1. Anonymous hacks North Korea’s Twitter and Flickr accounts
The Internet “hacktivist” group known as Anonymous allegedly gained access to North Korea’s Twitter and Flickr accounts this past Thursday in response to the DPRK’s increasing hostility. Uploading a photoshopped image of Kim Jong-un with a Mickey Mouse tattoo on the regime’s Flickr page, the loosely affiliated collection of hackers demanded that the regime stop threatening to use nuclear weapons and allow its citizens free access to the Internet. Anonymous alleges to have retrieved thousands of North Korean passwords, many of which would allow access to the country’s news organizations and government websites.

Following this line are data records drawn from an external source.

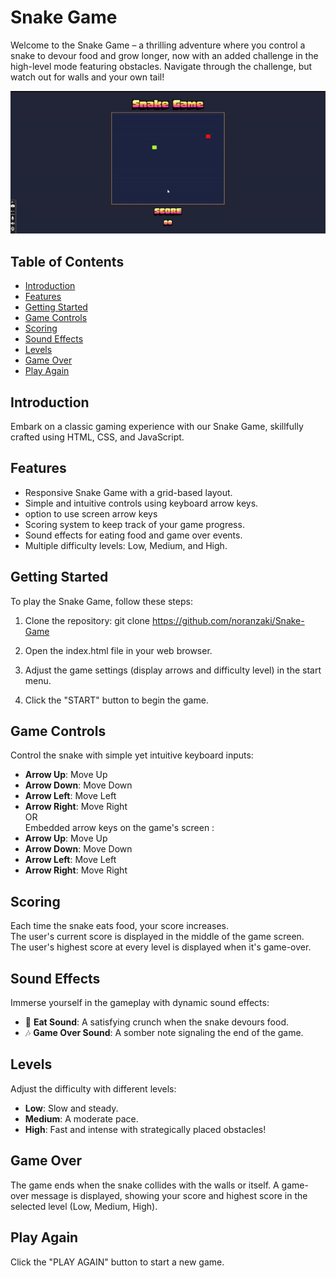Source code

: # Snake Game

Welcome to the Snake Game – a thrilling adventure where you control a snake to devour food and grow longer, now with an added challenge in the high-level mode featuring obstacles. Navigate through the challenge, but watch out for walls and your own tail!

![Snake Game Demo](demo/snake_game_demo.gif)

## Table of Contents
- [Introduction](#introduction)
- [Features](#features)
- [Getting Started](#getting-started)
- [Game Controls](#game-controls)
- [Scoring](#scoring)
- [Sound Effects](#sound-effects)
- [Levels](#levels)
- [Game Over](#game-over)
- [Play Again](#play-again)


## Introduction

Embark on a classic gaming experience with our Snake Game, skillfully crafted using HTML, CSS, and JavaScript.


## Features

- Responsive Snake Game with a grid-based layout.
- Simple and intuitive controls using keyboard arrow keys.
- option to use screen arrow keys 
- Scoring system to keep track of your game progress.
- Sound effects for eating food and game over events.
- Multiple difficulty levels: Low, Medium, and High.

## Getting Started

To play the Snake Game, follow these steps:

1. Clone the repository:
git clone https://github.com/noranzaki/Snake-Game

2. Open the index.html file in your web browser.

3. Adjust the game settings (display arrows and difficulty level) in the start menu.

4. Click the "START" button to begin the game.

## Game Controls
Control the snake with simple yet intuitive keyboard inputs:
- **Arrow Up**: Move Up
- **Arrow Down**: Move Down
- **Arrow Left**: Move Left
- **Arrow Right**: Move Right  
 OR  
Embedded arrow keys on the game's screen :  
- **Arrow Up**: Move Up
- **Arrow Down**: Move Down
- **Arrow Left**: Move Left
- **Arrow Right**: Move Right
  
## Scoring
Each time the snake eats food, your score increases.  
The user's current score is displayed in the middle of the game screen.  
The user's highest score at every level is displayed when it's game-over.

## Sound Effects
Immerse yourself in the gameplay with dynamic sound effects:
- 🎵 **Eat Sound**: A satisfying crunch when the snake devours food.
- 🎶 **Game Over Sound**: A somber note signaling the end of the game.

## Levels
Adjust the difficulty with different levels:
- **Low**: Slow and steady.
- **Medium**: A moderate pace.
- **High**: Fast and intense with strategically placed obstacles!

## Game Over
The game ends when the snake collides with the walls or itself.
A game-over message is displayed, showing your score and highest score in the selected level (Low, Medium, High).

## Play Again
Click the "PLAY AGAIN" button to start a new game.
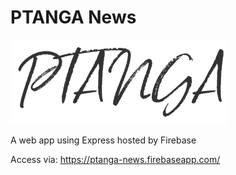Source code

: PTANGA News
===========

![Logo](assets/PTANGA.png)

A web app using Express hosted by Firebase

Access via:
    https://ptanga-news.firebaseapp.com/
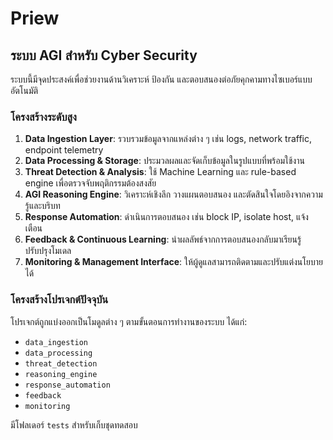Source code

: # Priew

## ระบบ AGI สำหรับ Cyber Security
ระบบนี้มีจุดประสงค์เพื่อช่วยงานด้านวิเคราะห์ ป้องกัน และตอบสนองต่อภัยคุกคามทางไซเบอร์แบบอัตโนมัติ

### โครงสร้างระดับสูง
1. **Data Ingestion Layer**: รวบรวมข้อมูลจากแหล่งต่าง ๆ เช่น logs, network traffic, endpoint telemetry
2. **Data Processing & Storage**: ประมวลผลและจัดเก็บข้อมูลในรูปแบบที่พร้อมใช้งาน
3. **Threat Detection & Analysis**: ใช้ Machine Learning และ rule-based engine เพื่อตรวจจับพฤติกรรมต้องสงสัย
4. **AGI Reasoning Engine**: วิเคราะห์เชิงลึก วางแผนตอบสนอง และตัดสินใจโดยอิงจากความรู้และบริบท
5. **Response Automation**: ดำเนินการตอบสนอง เช่น block IP, isolate host, แจ้งเตือน
6. **Feedback & Continuous Learning**: นำผลลัพธ์จากการตอบสนองกลับมาเรียนรู้ปรับปรุงโมเดล
7. **Monitoring & Management Interface**: ให้ผู้ดูแลสามารถติดตามและปรับแต่งนโยบายได้

### โครงสร้างโปรเจกต์ปัจจุบัน
โปรเจกต์ถูกแบ่งออกเป็นโมดูลต่าง ๆ ตามขั้นตอนการทำงานของระบบ ได้แก่:
- `data_ingestion`
- `data_processing`
- `threat_detection`
- `reasoning_engine`
- `response_automation`
- `feedback`
- `monitoring`

มีโฟลเดอร์ `tests` สำหรับเก็บชุดทดสอบ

2. Audi Headlights are technically illegal, but totally awesome
German carmaker Audi will put to use a brand new “matrix-beam” headlight system on its A8 sedan models this spring. The dynamic LED technology boasts sensitive lasers positioned around the car to automatically detect weather conditions, adjust headlight brightness for oncoming traffic and illuminate sharp turns at night. Unfortunately the National Highway Traffic Safety Administration is not impressed enough to change a law that dates back to 1968. According to the antiquated regulation, vehicles on American roadways are required to have both high and low settings on their headlights. The autonomous “matrix-beam” headlights featured by Audi’s cars do not fit this description. Other car manufacturers have made plans to help lobby for a change in this law, including BMW, GM and Mercedes-Benz. Until the restriction is changed, however, the headlights will remain banned on American soil. The Audi A8 is set for release in Europe some time this spring and will be priced starting
3. Google begins use of new browser engine “Blink”
The revered Google Chrome web browser is in the process of shifting from Apple’s “WebKit” to a new browser engine known as “Blink.” What exactly does this mean for typical Chrome users? Speedier web surfing, stronger security and more compatible applications. While this new engine will help simplify the overall code structure of Google’s browser, web developers have expressed concern over this transition. By nature, shifting away from “WebKit” will mean less support for iOS devices like the iPhone, among other compatibility issues.
4. Facebook Phone?
Remember when Microsoft launched its ambitious social-media cellphone, the “Kin”? Neither do we. The graveyard of experimental social-media oriented phones has grown extensively over the past couple of years. Despite trepidation about entering the hardware industry, however, Mark Zuckerberg has teamed up with Google to reveal the new “Facebook Home” app for Android phones. This custom-designed home screen will be integrated directly into mobile devices so that the Facebook feed, message center and other features will be immediately accessible from a phone’s lock screen. The app will be made available on select Android phones starting April 12.
5. Best online April Fool Jokes of 2013
iPlay: Apple’s new gaming system “iPlay,” which requires the purchase of an iPad mini to control, will feature only Angry Birds. What else could gamers really want?
Hulu: The online video-streaming website “Hulu” announced a new lineup of shows set for release this April including “Itchy and Scratchy Show,” “The Rural Juror” and “MILF Island.”
Scope Bacon Mouthwash: Can’t get enough of that greasy pork flavor? Well, according to Scope’s Facebook page, now you can “indulge your meat tooth” with their brand new Bacon mouthwash.
Google Nose Beta: We all know exactly what has been missing from the Google search engine: smells. Crossbreeding visual, auditory and olfactory stimulation, the Google “Nose” Beta will help users experience exotic smells from the comfort of their own home.
Half Life 2, Episode 3: Ever since the second installment of the Half Life 2 series was released in 2007, fans have been on the lookout for any hints of a final chapter. This past Monday, the Steam Marketplace was graced with an advertisement for the new game, which turned out just to be a cruel, cruel hoax.